I miss being the age where the most devastating thing in the world was when my sandwiches got cut into squares instead of triangles.
“Open Mike Night” sounded like a lot of fun until I realised I’d been invited to an autopsy.
I just got really sad thinking about Voldemort trying to enjoy a nice day at the beach but his sunglasses won’t stay on his face
I’ve been banned from the starwars subreddit for repeatedly referring to C3PO as “the aluminum foil”
*wakes up to wife and son screaming*
me: What are you guys yelling about?
them: YOU’RE DRIVING
My brain considers names irrelevant information.
Every time I meet someone new and they introduce themselves, my brain just goes “nope, that name goes in the bin”
Her: I’m not going to keep pausing the movie to explain it to you
Me: I just have a hard time understanding
Her: they’re in that position bc he delivered the pizza but she doesn’t have any money
[on 1st date]
Him: So why is someone as pretty as you single?
Me: Single? Who’s single? [gets right up in his face] We marry at dawn.
I just did my own taxes for the first time and I’m glad I did because I’m getting 8 million dollars back this year!
I’m a 4 in America, but in Germany I’m a solid nein.
Revenge is a dish best served cold. Unless revenge is a meatloaf. That you should heat in the oven for forty-five minutes at 350 degrees.

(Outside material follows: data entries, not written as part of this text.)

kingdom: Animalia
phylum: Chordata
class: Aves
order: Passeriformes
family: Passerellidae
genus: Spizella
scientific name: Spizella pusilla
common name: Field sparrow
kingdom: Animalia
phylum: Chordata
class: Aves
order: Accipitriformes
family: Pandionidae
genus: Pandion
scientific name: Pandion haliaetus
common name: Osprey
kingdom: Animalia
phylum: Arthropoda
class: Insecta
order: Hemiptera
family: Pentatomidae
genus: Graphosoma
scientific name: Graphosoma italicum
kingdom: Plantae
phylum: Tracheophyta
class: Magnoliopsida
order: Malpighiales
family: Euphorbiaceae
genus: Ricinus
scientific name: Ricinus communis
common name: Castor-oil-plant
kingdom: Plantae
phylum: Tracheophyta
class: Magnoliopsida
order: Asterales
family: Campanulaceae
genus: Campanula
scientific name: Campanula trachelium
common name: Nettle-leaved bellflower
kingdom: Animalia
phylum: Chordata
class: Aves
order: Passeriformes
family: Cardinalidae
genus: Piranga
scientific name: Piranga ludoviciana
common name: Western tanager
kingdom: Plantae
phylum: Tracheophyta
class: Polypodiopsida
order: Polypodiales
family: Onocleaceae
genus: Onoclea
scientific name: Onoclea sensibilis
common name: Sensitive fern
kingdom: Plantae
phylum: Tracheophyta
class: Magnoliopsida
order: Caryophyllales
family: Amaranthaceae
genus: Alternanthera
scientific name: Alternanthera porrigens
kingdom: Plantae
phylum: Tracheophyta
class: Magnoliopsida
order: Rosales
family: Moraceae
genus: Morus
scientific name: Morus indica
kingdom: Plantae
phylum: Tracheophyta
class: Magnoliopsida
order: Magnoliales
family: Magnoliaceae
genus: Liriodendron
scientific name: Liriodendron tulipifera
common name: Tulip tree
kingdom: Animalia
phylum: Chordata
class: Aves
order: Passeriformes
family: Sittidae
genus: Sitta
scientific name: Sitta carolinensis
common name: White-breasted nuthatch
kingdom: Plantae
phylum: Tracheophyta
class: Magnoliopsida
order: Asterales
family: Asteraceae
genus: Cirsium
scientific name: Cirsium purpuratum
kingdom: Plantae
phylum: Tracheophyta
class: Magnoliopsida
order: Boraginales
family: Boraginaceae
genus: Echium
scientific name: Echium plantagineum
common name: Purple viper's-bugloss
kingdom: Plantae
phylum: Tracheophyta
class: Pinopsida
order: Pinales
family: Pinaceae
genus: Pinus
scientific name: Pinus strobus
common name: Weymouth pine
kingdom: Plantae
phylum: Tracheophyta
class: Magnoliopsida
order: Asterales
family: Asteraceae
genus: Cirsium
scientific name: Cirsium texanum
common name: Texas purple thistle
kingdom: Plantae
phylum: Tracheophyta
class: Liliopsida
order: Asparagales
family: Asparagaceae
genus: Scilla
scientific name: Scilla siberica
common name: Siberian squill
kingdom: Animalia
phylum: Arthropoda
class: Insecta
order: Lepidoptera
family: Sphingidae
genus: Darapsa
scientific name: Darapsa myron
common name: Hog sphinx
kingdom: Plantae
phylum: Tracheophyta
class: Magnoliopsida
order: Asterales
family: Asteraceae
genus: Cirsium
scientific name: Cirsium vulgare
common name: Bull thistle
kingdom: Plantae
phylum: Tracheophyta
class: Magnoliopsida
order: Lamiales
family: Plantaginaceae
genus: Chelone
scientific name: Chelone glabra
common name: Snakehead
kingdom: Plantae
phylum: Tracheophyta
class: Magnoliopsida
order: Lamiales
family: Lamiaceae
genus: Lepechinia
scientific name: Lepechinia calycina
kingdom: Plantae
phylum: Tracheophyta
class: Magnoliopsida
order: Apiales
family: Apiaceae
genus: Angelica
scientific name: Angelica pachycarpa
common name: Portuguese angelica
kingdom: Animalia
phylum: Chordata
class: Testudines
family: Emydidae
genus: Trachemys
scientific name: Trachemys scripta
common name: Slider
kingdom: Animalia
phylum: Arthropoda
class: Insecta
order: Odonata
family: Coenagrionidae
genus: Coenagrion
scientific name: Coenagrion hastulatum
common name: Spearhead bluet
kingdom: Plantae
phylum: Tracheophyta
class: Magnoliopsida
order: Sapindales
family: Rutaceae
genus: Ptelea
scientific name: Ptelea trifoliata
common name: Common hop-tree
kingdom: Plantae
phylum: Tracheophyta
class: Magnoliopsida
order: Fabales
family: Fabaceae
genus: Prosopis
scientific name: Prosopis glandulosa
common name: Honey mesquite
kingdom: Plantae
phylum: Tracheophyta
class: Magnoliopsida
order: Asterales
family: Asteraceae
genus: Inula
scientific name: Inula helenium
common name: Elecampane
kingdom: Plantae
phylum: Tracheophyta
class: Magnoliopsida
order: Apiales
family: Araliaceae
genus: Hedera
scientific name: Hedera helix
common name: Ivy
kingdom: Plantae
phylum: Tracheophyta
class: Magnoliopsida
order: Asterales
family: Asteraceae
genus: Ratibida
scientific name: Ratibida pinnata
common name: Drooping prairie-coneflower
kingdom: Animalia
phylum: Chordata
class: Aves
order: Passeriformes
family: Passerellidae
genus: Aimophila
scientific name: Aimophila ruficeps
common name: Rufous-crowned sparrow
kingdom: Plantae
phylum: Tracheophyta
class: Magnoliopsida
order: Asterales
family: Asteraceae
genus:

I broke a lightbulb, smashed artwork, splattered milk from cereal bowls across kitchen walls and knocked over candles.
Fly is dead.
Note to self: just because my phone has a camera, that does not make me a photographer or a porn star.
I was going to fake my own death but I didn’t want to have to start a new Twitter account from scratch.
I’m tired of 19 year olds thinking they’re special for being hot. You’re 19 You’re supposed to be hot. Call me when you’re 45 and hot.
Drinking alcohol can lead to many things, like uneating your food.
My bra randomly unhooked itself. Even it’s done with all this.